Error handling? what's that?

Shell scripts don't handle errors very well, preferring to generally just steamroll ahead with whatever task they have to do. A perfect example is trying to run a program that doesn't exist. Most programming languages will stop you by saying that you are trying to call a function that is undeclared - not a shell script! It'll just move right ahead, and only break by the time it's already executed another line that required the data you got out of that program in order to work. This is catchable, but generally only found after the script has been run and caused some kind of problem.

This can be solved by writing a big check at the start of your shell script for every single program that it relies on, and wrap every call to every program in an if to check the return code. But nobody does that. Leaving shell scripts as a flimsy pile of unchecked errors most of the tmie.

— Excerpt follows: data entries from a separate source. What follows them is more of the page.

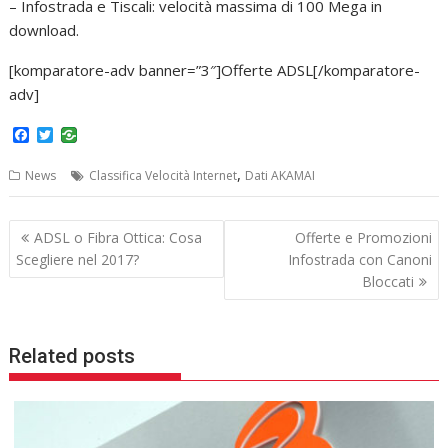
– Infostrada e Tiscali: velocità massima di 100 Mega in
download.
[komparatore-adv banner=”3″]Offerte ADSL[/komparatore-
adv]
F
T
a
w
c
i
,
News
Classifica Velocità Internet
Dati AKAMAI
e
t
b
t
o
e
Navigazione
o
r
ADSL o Fibra Ottica: Cosa
Offerte e Promozioni
k
articoli
Scegliere nel 2017?
Infostrada con Canoni
Bloccati
Related posts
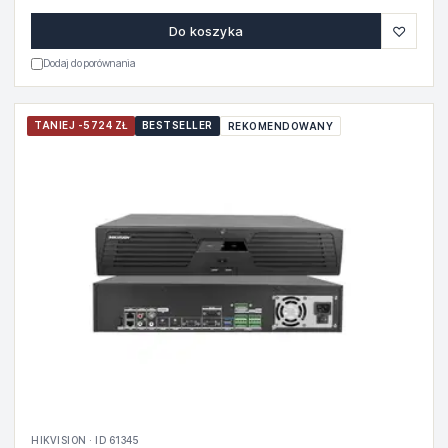
♡
Do koszyka
Dodaj do porównania
TANIEJ -5724 ZŁ
BESTSELLER
REKOMENDOWANY
HIKVISION · ID 61345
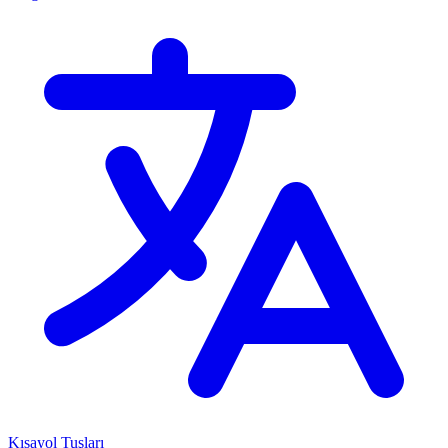
Kısayol Tuşları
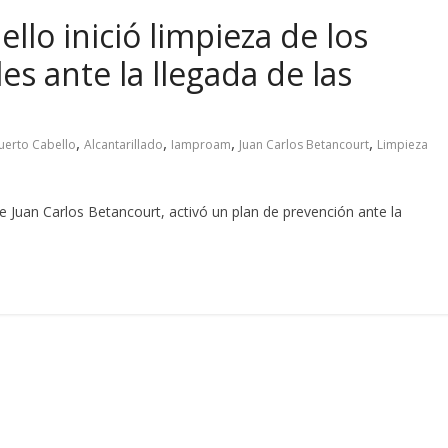
llo inició limpieza de los
les ante la llegada de las
,
,
,
,
Puerto Cabello
Alcantarillado
Iamproam
Juan Carlos Betancourt
Limpieza
lde Juan Carlos Betancourt, activó un plan de prevención ante la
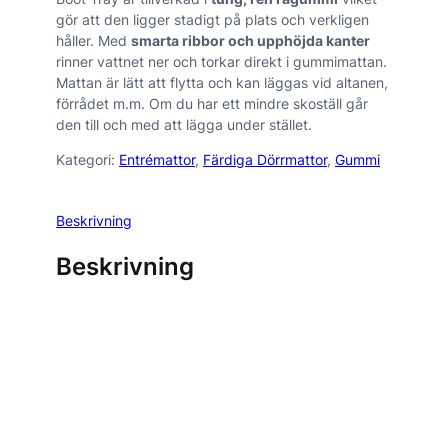
gör att den ligger stadigt på plats och verkligen
håller. Med
smarta ribbor och upphöjda kanter
rinner vattnet ner och torkar direkt i gummimattan.
Mattan är lätt att flytta och kan läggas vid altanen,
förrådet m.m. Om du har ett mindre skoställ går
den till och med att lägga under stället.
Kategori:
Entrémattor
, 
Färdiga Dörrmattor
, 
Gummi
Beskrivning
Beskrivning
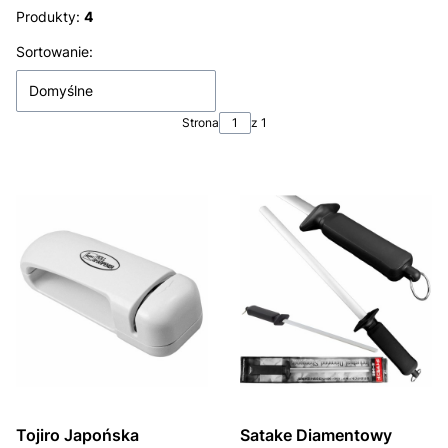
Produkty:
4
Lista produktów
Sortowanie:
Domyślne
Strona
z 1
Tojiro Japońska
Satake Diamentowy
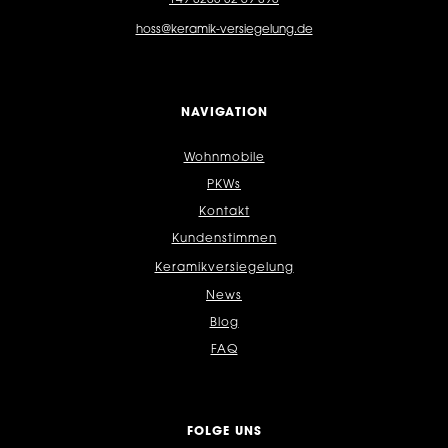
+49 8203 32 69 890
hoss@keramik-versiegelung.de
NAVIGATION
Wohnmobile
PKWs
Kontakt
Kundenstimmen
Keramikversiegelung
News
Blog
FAQ
FOLGE UNS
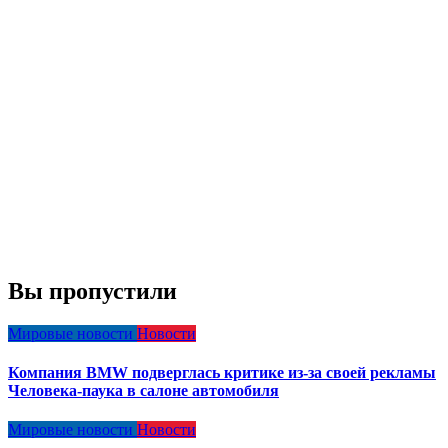
Вы пропустили
Мировые новости
Новости
Компания BMW подверглась критике из-за своей рекламы
Человека-паука в салоне автомобиля
Мировые новости
Новости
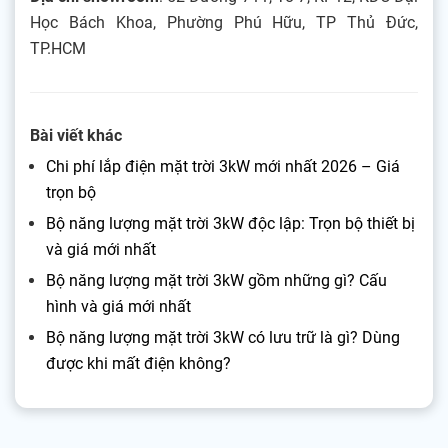
Học Bách Khoa, Phường Phú Hữu, TP Thủ Đức,
TP.HCM
Bài viết khác
Chi phí lắp điện mặt trời 3kW mới nhất 2026 – Giá
trọn bộ
Bộ năng lượng mặt trời 3kW độc lập: Trọn bộ thiết bị
và giá mới nhất
Bộ năng lượng mặt trời 3kW gồm những gì? Cấu
hình và giá mới nhất
Bộ năng lượng mặt trời 3kW có lưu trữ là gì? Dùng
được khi mất điện không?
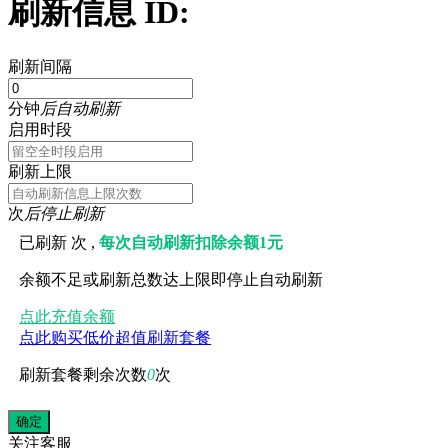
刷新信息 ID:
刷新间隔
分钟
后自动刷新
启用时段
刷新上限
次
后停止刷新
已刷新
次 ,
每次自动刷新扣除余额1元
余额不足或刷新总数达上限即停止自动刷新
点此充值余额
点此购买低价超值刷新套餐
刷新套餐剩余次数
0
次
关注
客服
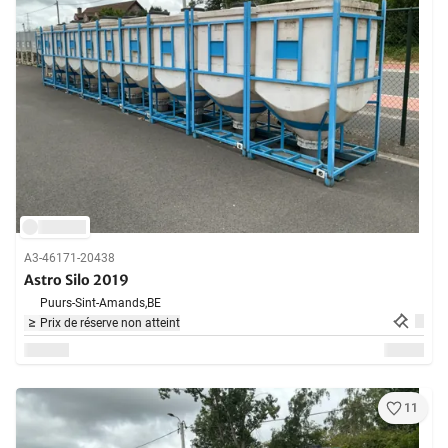
A3-46171-20438
Astro Silo 2019
Puurs-Sint-Amands,
BE
Prix de réserve non atteint
11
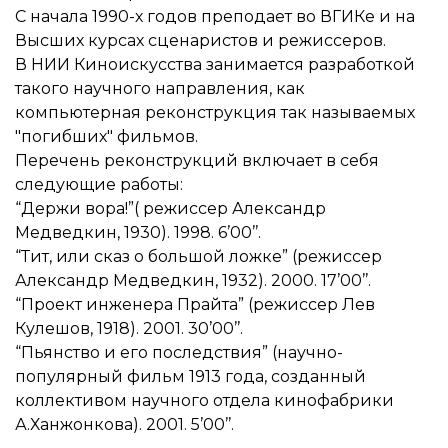
С начала 1990-х годов преподает во ВГИКе и на
Высших курсах сценаристов и режиссеров.
В НИИ Киноискусства занимается разработкой
такого научного направления, как
компьютерная реконструкция так называемых
"погибших" фильмов.
Перечень реконструкций включает в себя
следующие работы:
“Держи вора!”( режиссер Александр
Медведкин, 1930). 1998. 6’00’’.
“Тит, или сказ о большой ложке” (режиссер
Александр Медведкин, 1932). 2000. 17’00’’.
“Проект инженера Прайта” (режиссер Лев
Кулешов, 1918). 2001. 30’00’’.
“Пьянство и его последствия” (научно-
популярный фильм 1913 года, созданный
коллективом научного отдела кинофабрики
А.Ханжонкова). 2001. 5’00’’.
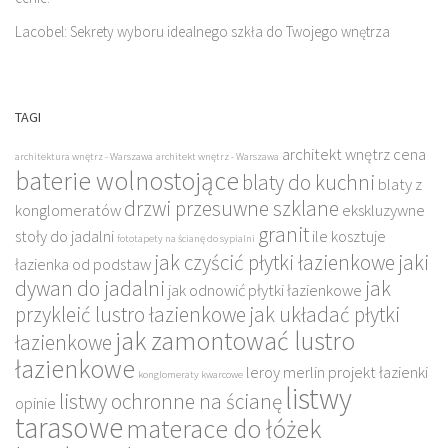
Lacobel: Sekrety wyboru idealnego szkła do Twojego wnętrza
TAGI
architekt wnętrz cena
architektura wnętrz - Warszawa
architekt wnętrz - Warszawa
baterie wolnostojące
blaty do kuchni
blaty z
drzwi przesuwne szklane
konglomeratów
ekskluzywne
granit
stoły do jadalni
ile kosztuje
fototapety na ścianę do sypialni
jak czyścić płytki łazienkowe
jaki
łazienka od podstaw
dywan do jadalni
jak
jak odnowić płytki łazienkowe
przykleić lustro łazienkowe
jak układać płytki
jak zamontować lustro
łazienkowe
łazienkowe
leroy merlin projekt łazienki
konglomeraty kwarcowe
listwy
listwy ochronne na ścianę
opinie
tarasowe
materace do łóżek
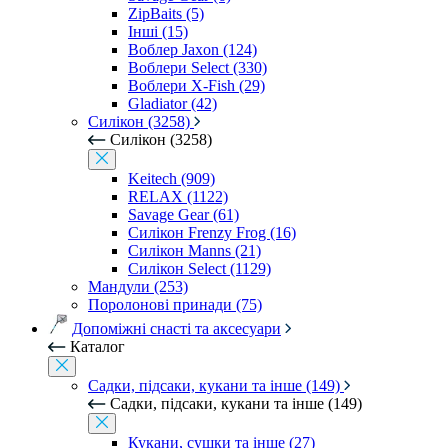
ZipBaits (5)
Інші (15)
Воблер Jaxon (124)
Воблери Select (330)
Воблери X-Fish (29)
Gladiator (42)
Силікон (3258)
Силікон (3258)
Keitech (909)
RELAX (1122)
Savage Gear (61)
Силікон Frenzy Frog (16)
Силікон Manns (21)
Силікон Select (1129)
Мандули (253)
Поролонові принади (75)
Допоміжні снасті та аксесуари
Каталог
Садки, підсаки, кукани та інше (149)
Садки, підсаки, кукани та інше (149)
Кукани, сушки та інше (27)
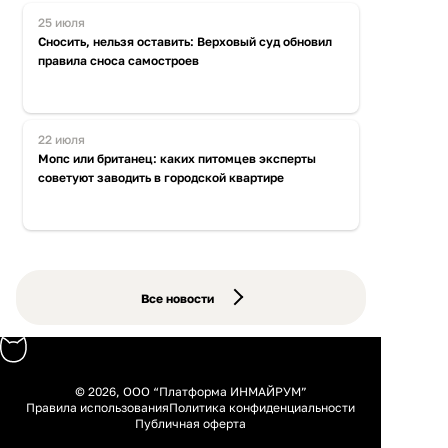
25 июля
Сносить, нельзя оставить: Верховый суд обновил
правила сноса самостроев
22 июля
Мопс или британец: каких питомцев эксперты
советуют заводить в городской квартире
Все новости
© 2026, ООО “Платформа ИНМАЙРУМ”
Правила использования
Политика конфиденциальности
Публичная оферта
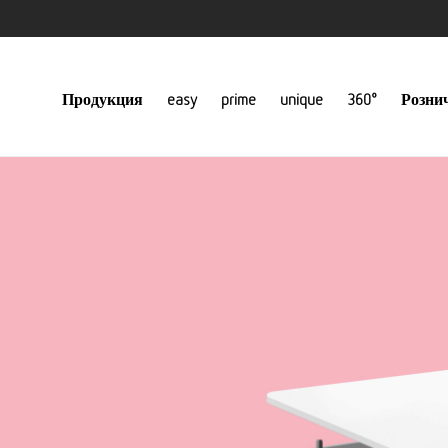
Продукция
easy
prime
unique
360°
Розни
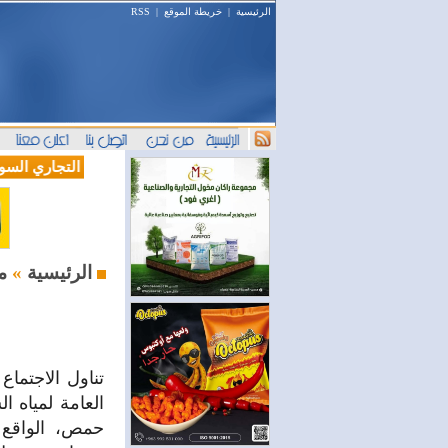
الرئيسية
|
خريطة الموقع
|
RSS
(سيريانديز) تنعي يسرى جنيدي مراسلتها الثقافية في اللاذقية
وصول أول رحلة لشركة LEAV Aviation من دوسلدورف إلى دمشق
المصرف التجاري السوري ي
::::
محليات
الرئيسية
»
تناول الاجتما
العامة لمياه 
حمص، الواقع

The times when everything isn't a string

I said earlier that everything in shell scripts was a string. This is usually true, except sometimes it's not! For example, when iterating over files in a directory or a list of items, strings are split into individual items implicitly. How useful! Except this implicit item splitting happens other places as well, such as capturing output from a command with $(), which you often won't want. The way around this is to add "IFS=" on a line on its own at the top of your program, setting the field-splitting seperator to nothing. But this also stops loops from working, and if you are processing strings with awk you don't want the shell doing field seperation. This would probably all be acceptable if split strings were a data structure you could do useful stuff from, like take an index, but you can't. Great!

Variants and versions

I'm going to keep this short, but there are lots of different shells all at various levels of posix compatibility. It's easy to accidentally use a shell feature that only exists on your platform and not for others and only find out after it breaks in somebody else's setup. This can be avoided using shellcheck or sticking only to POSIX shell, but then you miss out on useful features. So you have two shitty options - use the standard dialect, which is missing important tools, or use your system's dialect which means your script might not run properly other places. Pick your poison, I guess.

Environment dependence

Regarding things not working properly other places, shell scripts are so environment dependent it's ridiculous. Short of putting a whole ton of checks at the top of your file for the capabilities of various different programs on each system, you can't tell exactly what a system will have - POSIX is meant to solve this but only covers the core utilities, good luck if somebody else has another versions of ffmpeg with a slightly different output format that breaks your script! Additionally, even coreutils can't be relied upon to be POSIX-compatible: GNU stuff requires an environment variable to tell it to conform to POSIX standard.

On environment variables, it's very possible that a user has set an alias for a program, or made some other environmental change for their interactive environment. Unless the user is very careful, those changes will affect scripts too, in a way that is likely to break them. oops!

Ugly hacks

some other miscellaneous ugly things in shell I want to point out:

On Shellcheck

Shellcheck is a great tool and an absolute must-have if you are somehow, hopefully only ever by force, having to write or maintain shell scripts. But it's a patch at best, and no amount of fancy static analysis could understand every possible runtime bug that the shell script way of working almost necessarily causes.

(in)conclusion

stop writing shell scripts. The supposed portability is a lie and an illusion. You'd be better writing your script in a language like ruby or python - they are almost as widespread, much more robust, and will have less unexpected behavior that could lead to bad consequences. The effort required to write shell scripts that work around the fundemental brokenness of the system isn't worth it. Better that users install ruby than have to install specific programs that your shell script depends on. Shell scripts are maybe acceptable for programs that only run on one machine, in one environment. But they can still blow up in your face. Use ANYTHING else.